Esta escena -la tuya deteniendo un momento el reloj, dejando de pensar en estadísticas, en rutas alternativas, en enemigos y en la potencia de las armas- también está hablando de por qué estás jugando a Bloodborne. Porque no sólo se trata de un juego atractivo en sus aspectos puramente mecánicos y, sin duda, es más que una rara avis capaz de tratar a sus jugadores con respeto, confiando en su inteligencia y en su capacidad de entender una obra interactiva sin tener que subrayar cada regla subyacente. Uno de los principales motivos por el que jugamos a Bloodborne (como también hicimos con sus antecesores) es porque, a su extraña y macabra manera, se trata de uno de los juegos más hermosos que existen. Es capaz de sacarte la cabeza de la acción más inmediata y ponerte a mirar a la luna sin que parezca un movimiento forzado. Entre el ruido, la furia, el miedo y la hipérbole, From Software siempre ha encontrado lugar para la delicadeza, haikus oscuros introducidos de manera tan natural en el fluir del juego que hace que un momento como el de la luna parezca sencillo de coreografiar, cuando es todo un logro, no más fácil que llevar desde 2009 entregando sólo juegos redondos.
La sensación de que cada encuentro con un enemigo es un momento singular y relevante se conserva, pero Bloodborne premia ahora la agresividad y el intentar llevar siempre la iniciativa.
A pesar del cambio de nombre, de escenario y de mitología, es evidente que Bloodborne se trata de el estudio tokiota siguiendo el camino que abrió en 2009 con Demon's Souls.
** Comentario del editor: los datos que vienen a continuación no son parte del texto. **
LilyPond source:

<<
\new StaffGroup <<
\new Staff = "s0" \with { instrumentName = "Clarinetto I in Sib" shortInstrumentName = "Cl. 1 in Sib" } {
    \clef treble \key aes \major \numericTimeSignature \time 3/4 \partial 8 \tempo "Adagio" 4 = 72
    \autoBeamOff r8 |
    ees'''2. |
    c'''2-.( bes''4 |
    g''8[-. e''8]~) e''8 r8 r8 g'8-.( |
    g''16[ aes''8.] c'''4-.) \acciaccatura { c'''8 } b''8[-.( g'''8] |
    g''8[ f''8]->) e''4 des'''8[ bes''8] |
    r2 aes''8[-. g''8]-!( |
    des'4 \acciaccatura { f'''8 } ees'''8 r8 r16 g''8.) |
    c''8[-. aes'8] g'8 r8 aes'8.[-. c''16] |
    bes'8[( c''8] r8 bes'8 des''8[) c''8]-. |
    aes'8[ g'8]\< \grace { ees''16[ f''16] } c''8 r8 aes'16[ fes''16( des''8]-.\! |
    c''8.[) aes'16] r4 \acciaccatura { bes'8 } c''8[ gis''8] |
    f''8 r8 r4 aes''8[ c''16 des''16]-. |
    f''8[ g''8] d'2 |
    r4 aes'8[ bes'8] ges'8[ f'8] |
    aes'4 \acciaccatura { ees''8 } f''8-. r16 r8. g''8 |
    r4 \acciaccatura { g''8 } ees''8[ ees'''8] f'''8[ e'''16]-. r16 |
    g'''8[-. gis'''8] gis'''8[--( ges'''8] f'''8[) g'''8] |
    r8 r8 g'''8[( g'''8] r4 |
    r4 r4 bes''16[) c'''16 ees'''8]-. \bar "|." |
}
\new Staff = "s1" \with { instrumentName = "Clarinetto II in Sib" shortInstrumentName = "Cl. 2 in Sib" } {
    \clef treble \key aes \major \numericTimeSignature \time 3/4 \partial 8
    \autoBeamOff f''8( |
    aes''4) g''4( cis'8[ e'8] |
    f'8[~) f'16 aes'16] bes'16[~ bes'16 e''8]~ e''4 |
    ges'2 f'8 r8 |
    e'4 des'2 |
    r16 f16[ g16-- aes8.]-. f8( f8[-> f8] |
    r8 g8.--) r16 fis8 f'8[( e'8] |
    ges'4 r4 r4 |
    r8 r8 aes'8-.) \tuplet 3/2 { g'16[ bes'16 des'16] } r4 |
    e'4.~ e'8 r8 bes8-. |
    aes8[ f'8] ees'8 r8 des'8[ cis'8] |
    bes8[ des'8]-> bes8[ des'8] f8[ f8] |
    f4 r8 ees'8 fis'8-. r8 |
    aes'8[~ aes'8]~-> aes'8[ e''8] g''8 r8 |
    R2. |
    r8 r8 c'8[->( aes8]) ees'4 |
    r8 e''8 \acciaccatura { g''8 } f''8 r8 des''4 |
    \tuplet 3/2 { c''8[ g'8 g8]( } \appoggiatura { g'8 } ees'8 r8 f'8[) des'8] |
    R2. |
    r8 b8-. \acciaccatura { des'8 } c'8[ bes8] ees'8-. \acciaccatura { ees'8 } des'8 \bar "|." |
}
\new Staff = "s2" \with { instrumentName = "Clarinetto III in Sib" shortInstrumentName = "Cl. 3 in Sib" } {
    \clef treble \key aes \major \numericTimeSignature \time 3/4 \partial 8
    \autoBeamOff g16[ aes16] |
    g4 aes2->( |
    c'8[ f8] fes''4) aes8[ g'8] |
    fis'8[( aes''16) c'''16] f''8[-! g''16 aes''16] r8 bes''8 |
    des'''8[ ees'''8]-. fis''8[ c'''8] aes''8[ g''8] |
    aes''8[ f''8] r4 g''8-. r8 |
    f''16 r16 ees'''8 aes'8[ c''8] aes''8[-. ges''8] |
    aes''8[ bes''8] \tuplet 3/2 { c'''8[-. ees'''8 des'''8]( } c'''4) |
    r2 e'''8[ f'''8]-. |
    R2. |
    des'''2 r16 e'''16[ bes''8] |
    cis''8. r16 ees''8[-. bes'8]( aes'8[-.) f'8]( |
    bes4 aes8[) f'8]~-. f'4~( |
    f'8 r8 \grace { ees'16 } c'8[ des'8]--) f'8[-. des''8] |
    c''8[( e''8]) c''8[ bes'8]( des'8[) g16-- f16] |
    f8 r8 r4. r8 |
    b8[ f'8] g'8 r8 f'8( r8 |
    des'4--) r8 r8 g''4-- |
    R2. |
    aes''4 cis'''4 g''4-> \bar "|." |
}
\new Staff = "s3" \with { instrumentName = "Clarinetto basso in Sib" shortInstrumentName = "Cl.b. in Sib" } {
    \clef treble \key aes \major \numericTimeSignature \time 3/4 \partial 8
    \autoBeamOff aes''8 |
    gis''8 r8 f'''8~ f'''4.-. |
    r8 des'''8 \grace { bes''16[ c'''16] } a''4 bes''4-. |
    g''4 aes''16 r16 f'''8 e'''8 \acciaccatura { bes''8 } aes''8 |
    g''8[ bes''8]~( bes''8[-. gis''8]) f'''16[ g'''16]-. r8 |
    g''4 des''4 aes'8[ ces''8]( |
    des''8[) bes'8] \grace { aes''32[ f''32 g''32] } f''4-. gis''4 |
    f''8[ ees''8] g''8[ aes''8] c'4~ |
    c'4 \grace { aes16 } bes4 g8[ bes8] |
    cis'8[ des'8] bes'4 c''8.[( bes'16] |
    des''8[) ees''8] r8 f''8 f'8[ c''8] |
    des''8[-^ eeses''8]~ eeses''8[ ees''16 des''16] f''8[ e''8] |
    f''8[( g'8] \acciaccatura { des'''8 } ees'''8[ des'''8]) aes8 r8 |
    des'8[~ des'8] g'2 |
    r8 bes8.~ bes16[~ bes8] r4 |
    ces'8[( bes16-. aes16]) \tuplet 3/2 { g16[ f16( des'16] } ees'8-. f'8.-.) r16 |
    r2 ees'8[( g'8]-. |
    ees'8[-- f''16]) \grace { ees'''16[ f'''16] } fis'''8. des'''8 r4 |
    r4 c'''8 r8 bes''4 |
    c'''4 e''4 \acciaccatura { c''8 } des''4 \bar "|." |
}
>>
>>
No obstante, mientras que Dark Souls II, su propuesta inmediatamente anterior, fue una extraordinaria y exuberante dilatación de ideas ya expuestas por sus predecesores, Bloodborne es más ambicioso y se atreve a un ejercicio de reformulación de los cimientos jugables de una plantilla más flexible de lo que podríamos haber pensado. Dark Souls II era un juego presumido, que se sabía bueno y quería mostrarlo en todo momento: puntos de fuga muy dramáticos, momentos autoreferenciales en los que anunciaba un pico de dificultad y una acentuada tendencia a lo lírico. Bloodborne, poseyendo virtudes muy similares y siendo, como mínimo, igual de bueno, no se mira tanto el ombligo, concentrando sus esfuerzos en intentar dar pasos hacia geografías (de las físicas, pero también de las estéticas, argumentales, jugables) no exploradas hasta ahora por la serie.
En las entrevistas promocionales concedidas en estos últimos meses, Hidetaka Miyazaki (de nuevo en labores de dirección) explicaba como el momento cero del juego fue el deseo de introducir armas de fuego en los combates de la serie Souls. Las mecánicas, la ambientación y la historia crecieron como ramas desde ese punto original y a fe que se trata de un elemento clave, pues lo cambian todo. Adiós a bailar alrededor de tu rival con el escudo levantado, adiós a las armaduras pesadas, adiós a las estrategias conservadoras. La sensación de que cada encuentro con un enemigo es un momento singular y relevante se conserva, pero Bloodborne premia ahora la agresividad y el intentar llevar siempre la iniciativa (una idea estupenda la de poder recuperar parte de la energía de un ataque en contra a base de contratacar enseguida al enemigo).
Los escudos, aunque los hay (al menos uno), no permiten especular y pronto demuestran su ineficacia al lado de unas armas de fuego pensadas no para el combate a distancia, sino como herramienta para el crowd control y para ejecutar brutales parrys. El año pasado, los microcambios introducidos por Dark Souls II apenas tenían un impacto significativo en la experiencia de combate, pero Bloodborne se trata de una bestia distinta que se debe domar de maneras que nos obligará a reaprender gran parte de lo que pensábamos dominar. El resultado es excelente, tal vez lo mejor que haya hecho From hasta la fecha, poniendo de relieve que cuando clavaron el sistema de combate en sus anteriores juegos no fue una casualidad. Esta gente sabe como armar mecánicas jugables robustas, flexibles y profundas.
Los escudos, aunque los hay, no permiten especular y pronto demuestran su ineficacia al lado de unas armas de fuego pensadas no para el combate a distancia, sino como herramienta para el crowd control y para ejecutar brutales parrys.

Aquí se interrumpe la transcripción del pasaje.